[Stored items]

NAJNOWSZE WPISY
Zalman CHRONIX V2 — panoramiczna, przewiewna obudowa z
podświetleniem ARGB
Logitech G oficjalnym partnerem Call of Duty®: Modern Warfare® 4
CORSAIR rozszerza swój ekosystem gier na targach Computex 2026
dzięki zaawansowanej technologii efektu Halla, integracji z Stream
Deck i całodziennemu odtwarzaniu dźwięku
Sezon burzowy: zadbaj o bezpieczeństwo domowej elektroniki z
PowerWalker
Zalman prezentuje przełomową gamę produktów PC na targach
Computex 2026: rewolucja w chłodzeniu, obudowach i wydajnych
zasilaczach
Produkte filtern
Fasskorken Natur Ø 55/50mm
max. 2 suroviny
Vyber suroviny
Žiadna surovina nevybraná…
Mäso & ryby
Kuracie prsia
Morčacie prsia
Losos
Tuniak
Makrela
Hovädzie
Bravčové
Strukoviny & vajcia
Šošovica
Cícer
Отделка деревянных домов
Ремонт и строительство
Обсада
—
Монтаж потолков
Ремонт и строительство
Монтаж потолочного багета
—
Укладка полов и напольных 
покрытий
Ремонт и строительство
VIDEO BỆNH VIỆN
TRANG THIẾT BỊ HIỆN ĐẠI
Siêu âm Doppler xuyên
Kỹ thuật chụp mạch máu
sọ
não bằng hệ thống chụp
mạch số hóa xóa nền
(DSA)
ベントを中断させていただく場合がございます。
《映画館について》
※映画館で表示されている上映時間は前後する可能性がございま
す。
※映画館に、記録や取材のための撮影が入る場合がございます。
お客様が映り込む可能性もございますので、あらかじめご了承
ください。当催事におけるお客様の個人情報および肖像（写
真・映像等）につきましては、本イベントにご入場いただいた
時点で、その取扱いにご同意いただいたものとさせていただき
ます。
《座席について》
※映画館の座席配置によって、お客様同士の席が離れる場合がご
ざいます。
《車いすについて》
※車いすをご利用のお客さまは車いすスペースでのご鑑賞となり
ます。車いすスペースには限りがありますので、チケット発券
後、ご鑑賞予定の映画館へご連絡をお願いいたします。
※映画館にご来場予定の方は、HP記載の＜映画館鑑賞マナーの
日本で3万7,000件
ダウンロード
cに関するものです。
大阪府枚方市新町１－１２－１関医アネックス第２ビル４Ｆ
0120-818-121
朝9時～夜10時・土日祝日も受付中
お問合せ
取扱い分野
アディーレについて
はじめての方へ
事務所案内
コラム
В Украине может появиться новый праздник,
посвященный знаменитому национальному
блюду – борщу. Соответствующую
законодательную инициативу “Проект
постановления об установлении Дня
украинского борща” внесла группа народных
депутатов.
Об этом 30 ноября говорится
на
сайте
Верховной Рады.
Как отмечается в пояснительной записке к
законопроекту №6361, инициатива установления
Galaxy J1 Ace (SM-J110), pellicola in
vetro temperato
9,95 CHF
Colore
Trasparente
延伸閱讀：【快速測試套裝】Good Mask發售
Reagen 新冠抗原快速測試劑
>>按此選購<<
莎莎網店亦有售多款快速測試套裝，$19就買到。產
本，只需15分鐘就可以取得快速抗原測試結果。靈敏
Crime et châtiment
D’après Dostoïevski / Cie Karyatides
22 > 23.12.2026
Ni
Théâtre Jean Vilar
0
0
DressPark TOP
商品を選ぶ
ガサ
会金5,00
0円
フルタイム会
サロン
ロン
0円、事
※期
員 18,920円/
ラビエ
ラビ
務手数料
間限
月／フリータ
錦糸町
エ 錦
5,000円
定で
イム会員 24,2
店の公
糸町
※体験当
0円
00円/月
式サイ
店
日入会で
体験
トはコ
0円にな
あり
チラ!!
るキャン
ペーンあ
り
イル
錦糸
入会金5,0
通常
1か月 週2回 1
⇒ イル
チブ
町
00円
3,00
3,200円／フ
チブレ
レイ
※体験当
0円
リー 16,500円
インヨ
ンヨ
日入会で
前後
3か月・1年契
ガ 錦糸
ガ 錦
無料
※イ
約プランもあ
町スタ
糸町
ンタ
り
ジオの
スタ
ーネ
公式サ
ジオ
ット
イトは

INSTRUCTIONS FOR THE TASK — Please retype, without any change, the line containing "блюду – борщу. Соответствующую" and every line after it to the end of the entries above, and only those.

EXPECTED ANSWER —
блюду – борщу. Соответствующую
законодательную инициативу “Проект
постановления об установлении Дня
украинского борща” внесла группа народных
депутатов.
Об этом 30 ноября говорится
на
сайте
Верховной Рады.
Как отмечается в пояснительной записке к
законопроекту №6361, инициатива установления
Galaxy J1 Ace (SM-J110), pellicola in
vetro temperato
9,95 CHF
Colore
Trasparente
延伸閱讀：【快速測試套裝】Good Mask發售
Reagen 新冠抗原快速測試劑
>>按此選購<<
莎莎網店亦有售多款快速測試套裝，$19就買到。產
本，只需15分鐘就可以取得快速抗原測試結果。靈敏
Crime et châtiment
D’après Dostoïevski / Cie Karyatides
22 > 23.12.2026
Ni
Théâtre Jean Vilar
0
0
DressPark TOP
商品を選ぶ
ガサ
会金5,00
0円
フルタイム会
サロン
ロン
0円、事
※期
員 18,920円/
ラビエ
ラビ
務手数料
間限
月／フリータ
錦糸町
エ 錦
5,000円
定で
イム会員 24,2
店の公
糸町
※体験当
0円
00円/月
式サイ
店
日入会で
体験
トはコ
0円にな
あり
チラ!!
るキャン
ペーンあ
り
イル
錦糸
入会金5,0
通常
1か月 週2回 1
⇒ イル
チブ
町
00円
3,00
3,200円／フ
チブレ
レイ
※体験当
0円
リー 16,500円
インヨ
ンヨ
日入会で
前後
3か月・1年契
ガ 錦糸
ガ 錦
無料
※イ
約プランもあ
町スタ
糸町
ンタ
り
ジオの
スタ
ーネ
公式サ
ジオ
ット
イトは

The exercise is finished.